4.) Öffentliche Distanz:
Mit der öffentlichen Distanz ist der Abstand gemeint, der unbewusst von der betreffenden Person fremden Menschen gegenüber eingehalten wird. Das automatische Einhalten dieser Distanzen ist für uns eine selbstverständliche Umgangsform. Es handelt sich dabei um eine mehr oder weniger natürliche Verhaltensweise, die je nach regionaler Zugehörigkeit aber in den Abständen variieren kann. So kann z.B. in Nordamerika in ländlichen Regionen die persönliche Distanzzone durchaus bis zu 9 m betragen, jedoch nur bei Menschen, die allein in einem abgeschiedenen Gebiet leben.

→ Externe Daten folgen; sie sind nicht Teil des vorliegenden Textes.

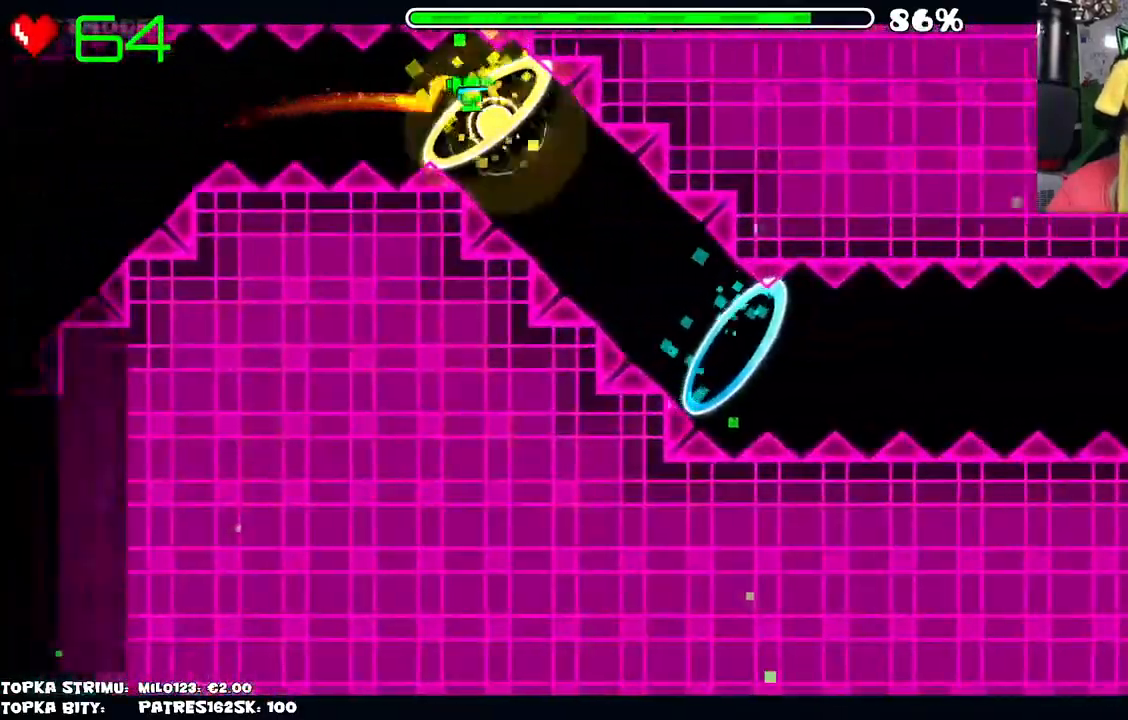
{"keys": [], "mouse": ["left"], "events": [[167, "mouse_left", "down"], [300, "mouse_left", "up"], [350, "mouse_left", "down"]]}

Was passiert körperlich beim Unterschreiten der Distanzzonen:

Das Unterschreiten der üblichen Distanzzonen oder das plötzliche Verringern gleich mehrerer Distanzzonen führt unweigerlich bei dem Betreffenden zu einer Veränderung des körpereigenen Hormonhaushaltes. Es wird dabei Adrenalin ausgeschüttet, das dabei seine typischen Wirkungen, wie Erhöhung des Blutdruckes und der Herzfrequenz, entfaltet. Durch diese hormonellen Veränderungen wird der Körper auf Angriff oder Flucht vorbereitet. Das Bedürfnis zur Wiederherstellung der Distanz ruft bei den Personen ein körperliches Unwohlsein aus. Verbunden damit werden Signale zur Flucht gesendet. Der geneigte Leser kann dies in einem Selbstversuch testen.
Weihen Sie die Versuchsperson kurz in den nachfolgenden Ablauf ein, damit diese nicht zu sehr erschrickt. Sagen Sie der Versuchsperson, sie solle stehen bleiben, egal was passiere. Stellen Sie sich der Versuchsperson gegenüber in einer öffentlichen Distanz von ca. 2 bis 3 Metern auf. Dann Laufen/Gehen sie zügig die drei Schritte auf die Versuchsperson zu. Wichtig ist dabei eine hohe Geschwindigkeit. Überschreiten Sie die intime Distanz, bis sich die Nasenspitzen fast berühren. Sie werden jetzt erleben, dass die Versuchsperson einen Schritt nach hinten macht. Die Person selbst wird ihre Empfindungen als eine Art Flimmern bzw. Schockwellen mit einem hohen Bedürfnis zum Rückzug beschreiben. Dieser Versuch funktioniert nicht so gut mit Personen, die ohnehin das Recht haben, sich in der intimen Distanz aufzuhalten.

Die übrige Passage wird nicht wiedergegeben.